If a church solicits a benevolent offering for a specific family is the benevolent gift taxable to the recipient? Are the contributions tax deductible by the donors? For example, a church family experiences an uninsured fire, and fellow members respond in generosity.
Gifts are excludable from taxable income if they are not compensation for services performed. A gift “proceeds from a ‘detached and disinterested generosity,’ ... ‘out of affection, respect, admiration, charity or like impulses’” (Commissioner v. Duberstein, 363 U.S. 278, 285 (1960)). But if the payments received come from a “the constraining force of any moral or legal duty” the income cannot be considered a gift (Commissioner v. Duberstein, 363 U.S. 278, 285 (1960)). Therefore truly benevolent gifts are not taxable to the recipient.

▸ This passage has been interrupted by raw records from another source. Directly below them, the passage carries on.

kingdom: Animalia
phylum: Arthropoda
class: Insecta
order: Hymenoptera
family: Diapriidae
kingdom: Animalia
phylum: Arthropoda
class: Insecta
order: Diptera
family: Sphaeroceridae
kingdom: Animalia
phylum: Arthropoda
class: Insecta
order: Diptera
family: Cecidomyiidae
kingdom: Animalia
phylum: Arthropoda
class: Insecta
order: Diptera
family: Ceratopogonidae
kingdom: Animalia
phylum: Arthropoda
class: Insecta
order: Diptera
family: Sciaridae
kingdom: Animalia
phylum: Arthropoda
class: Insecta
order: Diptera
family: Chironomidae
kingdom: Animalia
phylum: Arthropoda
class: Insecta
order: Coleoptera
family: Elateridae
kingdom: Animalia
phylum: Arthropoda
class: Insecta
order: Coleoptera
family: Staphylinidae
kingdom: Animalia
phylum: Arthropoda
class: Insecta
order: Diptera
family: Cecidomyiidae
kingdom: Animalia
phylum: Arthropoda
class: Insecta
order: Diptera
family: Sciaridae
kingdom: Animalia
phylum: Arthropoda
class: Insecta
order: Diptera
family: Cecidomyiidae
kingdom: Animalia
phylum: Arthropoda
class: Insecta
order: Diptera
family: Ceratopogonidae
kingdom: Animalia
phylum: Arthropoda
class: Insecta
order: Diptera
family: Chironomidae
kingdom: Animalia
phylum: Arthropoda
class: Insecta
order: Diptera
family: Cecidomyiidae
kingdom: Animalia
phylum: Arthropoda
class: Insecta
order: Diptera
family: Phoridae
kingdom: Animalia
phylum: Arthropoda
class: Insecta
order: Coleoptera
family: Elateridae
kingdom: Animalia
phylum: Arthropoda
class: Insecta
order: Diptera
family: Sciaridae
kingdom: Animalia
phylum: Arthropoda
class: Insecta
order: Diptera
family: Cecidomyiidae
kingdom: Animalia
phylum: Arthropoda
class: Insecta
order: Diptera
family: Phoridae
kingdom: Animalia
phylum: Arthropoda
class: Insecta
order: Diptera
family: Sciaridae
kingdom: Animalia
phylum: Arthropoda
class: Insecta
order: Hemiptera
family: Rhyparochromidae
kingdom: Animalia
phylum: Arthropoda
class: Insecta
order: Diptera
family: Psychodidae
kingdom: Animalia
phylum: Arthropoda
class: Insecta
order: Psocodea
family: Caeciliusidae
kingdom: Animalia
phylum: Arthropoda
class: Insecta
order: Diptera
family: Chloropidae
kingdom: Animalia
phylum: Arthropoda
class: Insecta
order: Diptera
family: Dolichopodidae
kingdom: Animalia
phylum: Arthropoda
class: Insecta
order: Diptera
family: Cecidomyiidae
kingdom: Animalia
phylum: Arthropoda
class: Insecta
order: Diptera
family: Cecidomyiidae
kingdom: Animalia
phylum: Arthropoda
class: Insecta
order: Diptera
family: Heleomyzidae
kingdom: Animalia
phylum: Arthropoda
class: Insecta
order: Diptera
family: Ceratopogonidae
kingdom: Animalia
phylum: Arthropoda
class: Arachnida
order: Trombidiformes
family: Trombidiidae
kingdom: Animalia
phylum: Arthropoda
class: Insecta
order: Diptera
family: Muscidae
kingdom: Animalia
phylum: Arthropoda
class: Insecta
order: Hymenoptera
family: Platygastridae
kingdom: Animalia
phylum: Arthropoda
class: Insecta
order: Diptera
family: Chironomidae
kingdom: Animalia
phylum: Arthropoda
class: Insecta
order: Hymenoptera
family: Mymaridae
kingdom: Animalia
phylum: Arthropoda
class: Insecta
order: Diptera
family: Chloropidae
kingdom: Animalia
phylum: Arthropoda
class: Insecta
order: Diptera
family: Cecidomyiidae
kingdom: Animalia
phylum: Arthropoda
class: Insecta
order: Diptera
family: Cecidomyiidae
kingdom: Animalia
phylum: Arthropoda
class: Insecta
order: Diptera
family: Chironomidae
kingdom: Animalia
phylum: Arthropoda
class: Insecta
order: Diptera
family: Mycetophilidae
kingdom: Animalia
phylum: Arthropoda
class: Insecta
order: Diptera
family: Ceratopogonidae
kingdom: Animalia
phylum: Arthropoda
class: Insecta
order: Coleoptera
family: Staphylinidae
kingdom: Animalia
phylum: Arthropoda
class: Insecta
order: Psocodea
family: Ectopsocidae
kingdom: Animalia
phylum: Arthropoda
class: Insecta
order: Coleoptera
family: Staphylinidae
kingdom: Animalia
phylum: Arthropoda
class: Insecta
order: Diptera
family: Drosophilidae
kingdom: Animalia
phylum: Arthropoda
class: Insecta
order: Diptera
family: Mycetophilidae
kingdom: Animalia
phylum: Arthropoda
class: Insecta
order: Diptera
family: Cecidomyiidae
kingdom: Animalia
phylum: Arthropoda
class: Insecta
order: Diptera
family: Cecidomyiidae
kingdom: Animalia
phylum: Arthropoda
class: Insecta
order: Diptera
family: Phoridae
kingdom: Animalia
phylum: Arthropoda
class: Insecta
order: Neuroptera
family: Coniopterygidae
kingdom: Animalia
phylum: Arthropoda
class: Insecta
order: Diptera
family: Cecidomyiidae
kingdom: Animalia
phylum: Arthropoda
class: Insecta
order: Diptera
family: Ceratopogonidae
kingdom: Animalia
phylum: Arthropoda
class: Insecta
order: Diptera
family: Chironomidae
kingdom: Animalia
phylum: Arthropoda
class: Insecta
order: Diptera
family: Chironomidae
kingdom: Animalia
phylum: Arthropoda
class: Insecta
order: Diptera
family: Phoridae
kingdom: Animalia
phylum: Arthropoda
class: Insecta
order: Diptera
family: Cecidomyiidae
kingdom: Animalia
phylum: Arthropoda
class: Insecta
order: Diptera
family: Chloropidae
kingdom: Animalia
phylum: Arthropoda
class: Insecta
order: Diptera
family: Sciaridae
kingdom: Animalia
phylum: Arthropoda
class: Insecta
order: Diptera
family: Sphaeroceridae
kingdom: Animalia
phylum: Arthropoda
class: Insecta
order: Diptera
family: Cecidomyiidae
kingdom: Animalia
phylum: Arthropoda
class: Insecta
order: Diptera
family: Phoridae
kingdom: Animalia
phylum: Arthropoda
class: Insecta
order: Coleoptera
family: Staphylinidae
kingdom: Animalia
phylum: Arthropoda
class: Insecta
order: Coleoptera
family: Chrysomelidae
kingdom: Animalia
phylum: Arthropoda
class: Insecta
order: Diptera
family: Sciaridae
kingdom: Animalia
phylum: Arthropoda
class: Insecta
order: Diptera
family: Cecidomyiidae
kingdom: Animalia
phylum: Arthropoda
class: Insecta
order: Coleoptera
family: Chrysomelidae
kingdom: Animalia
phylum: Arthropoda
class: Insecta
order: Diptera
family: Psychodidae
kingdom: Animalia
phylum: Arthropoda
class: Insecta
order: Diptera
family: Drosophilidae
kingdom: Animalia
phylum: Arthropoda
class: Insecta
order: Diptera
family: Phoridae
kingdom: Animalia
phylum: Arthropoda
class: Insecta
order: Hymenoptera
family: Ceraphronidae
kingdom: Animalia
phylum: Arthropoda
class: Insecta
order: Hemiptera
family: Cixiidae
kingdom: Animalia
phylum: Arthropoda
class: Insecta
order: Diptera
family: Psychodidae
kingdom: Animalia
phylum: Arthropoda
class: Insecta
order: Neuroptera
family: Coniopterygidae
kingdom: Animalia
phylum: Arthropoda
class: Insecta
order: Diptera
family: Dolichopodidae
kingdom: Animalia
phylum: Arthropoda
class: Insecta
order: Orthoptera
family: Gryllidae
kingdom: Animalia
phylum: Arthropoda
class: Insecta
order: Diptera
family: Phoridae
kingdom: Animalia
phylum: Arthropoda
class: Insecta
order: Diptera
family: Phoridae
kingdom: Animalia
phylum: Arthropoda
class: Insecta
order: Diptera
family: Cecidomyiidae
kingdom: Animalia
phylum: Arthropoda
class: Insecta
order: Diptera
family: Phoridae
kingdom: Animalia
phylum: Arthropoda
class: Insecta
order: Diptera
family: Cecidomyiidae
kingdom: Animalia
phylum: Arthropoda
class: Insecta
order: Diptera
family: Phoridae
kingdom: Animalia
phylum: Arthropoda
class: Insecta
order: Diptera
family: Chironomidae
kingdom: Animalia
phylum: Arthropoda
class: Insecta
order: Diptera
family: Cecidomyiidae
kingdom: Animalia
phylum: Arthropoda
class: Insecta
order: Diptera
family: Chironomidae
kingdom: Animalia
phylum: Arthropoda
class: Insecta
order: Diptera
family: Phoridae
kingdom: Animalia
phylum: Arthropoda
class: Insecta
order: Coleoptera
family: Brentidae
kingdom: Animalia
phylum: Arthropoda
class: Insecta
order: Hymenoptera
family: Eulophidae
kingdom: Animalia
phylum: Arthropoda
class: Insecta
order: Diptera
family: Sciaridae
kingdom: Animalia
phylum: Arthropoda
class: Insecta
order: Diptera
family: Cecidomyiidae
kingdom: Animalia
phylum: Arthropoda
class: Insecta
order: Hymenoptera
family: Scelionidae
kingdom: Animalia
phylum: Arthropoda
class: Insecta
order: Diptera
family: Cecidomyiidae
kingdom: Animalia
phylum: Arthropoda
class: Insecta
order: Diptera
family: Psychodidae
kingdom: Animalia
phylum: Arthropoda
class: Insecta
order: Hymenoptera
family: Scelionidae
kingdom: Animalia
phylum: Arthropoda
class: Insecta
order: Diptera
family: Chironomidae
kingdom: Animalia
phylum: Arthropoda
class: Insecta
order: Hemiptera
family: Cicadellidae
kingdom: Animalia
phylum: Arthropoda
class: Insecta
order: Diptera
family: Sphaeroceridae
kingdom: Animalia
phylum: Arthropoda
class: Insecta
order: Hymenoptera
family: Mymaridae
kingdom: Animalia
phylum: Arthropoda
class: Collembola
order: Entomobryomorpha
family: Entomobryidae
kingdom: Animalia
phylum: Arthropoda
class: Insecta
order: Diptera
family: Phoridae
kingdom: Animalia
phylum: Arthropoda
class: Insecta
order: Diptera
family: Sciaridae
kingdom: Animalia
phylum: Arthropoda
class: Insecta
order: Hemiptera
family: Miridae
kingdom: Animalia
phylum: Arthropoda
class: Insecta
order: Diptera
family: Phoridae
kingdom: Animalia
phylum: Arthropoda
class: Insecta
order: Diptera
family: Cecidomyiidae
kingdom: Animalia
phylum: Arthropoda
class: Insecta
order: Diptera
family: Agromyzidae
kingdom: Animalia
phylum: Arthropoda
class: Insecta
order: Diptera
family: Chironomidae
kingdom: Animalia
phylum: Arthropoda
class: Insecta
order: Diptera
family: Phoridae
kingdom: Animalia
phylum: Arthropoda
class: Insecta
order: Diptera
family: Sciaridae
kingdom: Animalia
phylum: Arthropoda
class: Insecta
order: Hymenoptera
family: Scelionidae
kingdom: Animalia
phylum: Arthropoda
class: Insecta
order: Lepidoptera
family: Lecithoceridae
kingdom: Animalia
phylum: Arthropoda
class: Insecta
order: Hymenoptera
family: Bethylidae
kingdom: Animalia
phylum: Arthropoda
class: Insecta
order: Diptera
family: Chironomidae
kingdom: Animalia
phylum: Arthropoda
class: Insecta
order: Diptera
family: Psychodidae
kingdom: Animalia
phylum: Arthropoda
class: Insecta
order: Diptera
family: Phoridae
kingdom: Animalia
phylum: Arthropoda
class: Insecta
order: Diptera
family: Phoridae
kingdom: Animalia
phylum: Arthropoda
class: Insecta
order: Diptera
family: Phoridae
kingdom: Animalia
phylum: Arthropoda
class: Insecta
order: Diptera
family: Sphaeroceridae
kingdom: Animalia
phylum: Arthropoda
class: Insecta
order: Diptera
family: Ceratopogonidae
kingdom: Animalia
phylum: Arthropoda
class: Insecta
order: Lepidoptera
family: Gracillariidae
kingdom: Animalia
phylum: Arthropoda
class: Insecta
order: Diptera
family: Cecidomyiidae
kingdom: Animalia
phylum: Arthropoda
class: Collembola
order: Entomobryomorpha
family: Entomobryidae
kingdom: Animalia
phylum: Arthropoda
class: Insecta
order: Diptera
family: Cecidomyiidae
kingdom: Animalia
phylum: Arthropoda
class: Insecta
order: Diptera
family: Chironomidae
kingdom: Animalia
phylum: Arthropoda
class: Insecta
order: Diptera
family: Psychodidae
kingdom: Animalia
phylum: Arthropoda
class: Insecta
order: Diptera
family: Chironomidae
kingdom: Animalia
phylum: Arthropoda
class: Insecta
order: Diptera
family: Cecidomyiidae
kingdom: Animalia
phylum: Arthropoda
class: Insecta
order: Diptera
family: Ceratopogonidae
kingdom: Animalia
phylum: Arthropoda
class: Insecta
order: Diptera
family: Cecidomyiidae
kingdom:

The tax deductibility of a gift by a donor to a fund collected on behalf of a family is dependent on the fact and circumstances of each case. The deductibility lies in the control of the monies and purpose of the organization. According to Richard R. Hammar in his book 2015 Church and Clergy Tax Guide, “If a donor stipulates that a contribution be spent on a designated individual, no deduction ordinarily is allowed unless the church exercises full administrative control over the donated funds to ensure that they are being spent in furtherance of the church’s exempt purposes” (p. 384-385).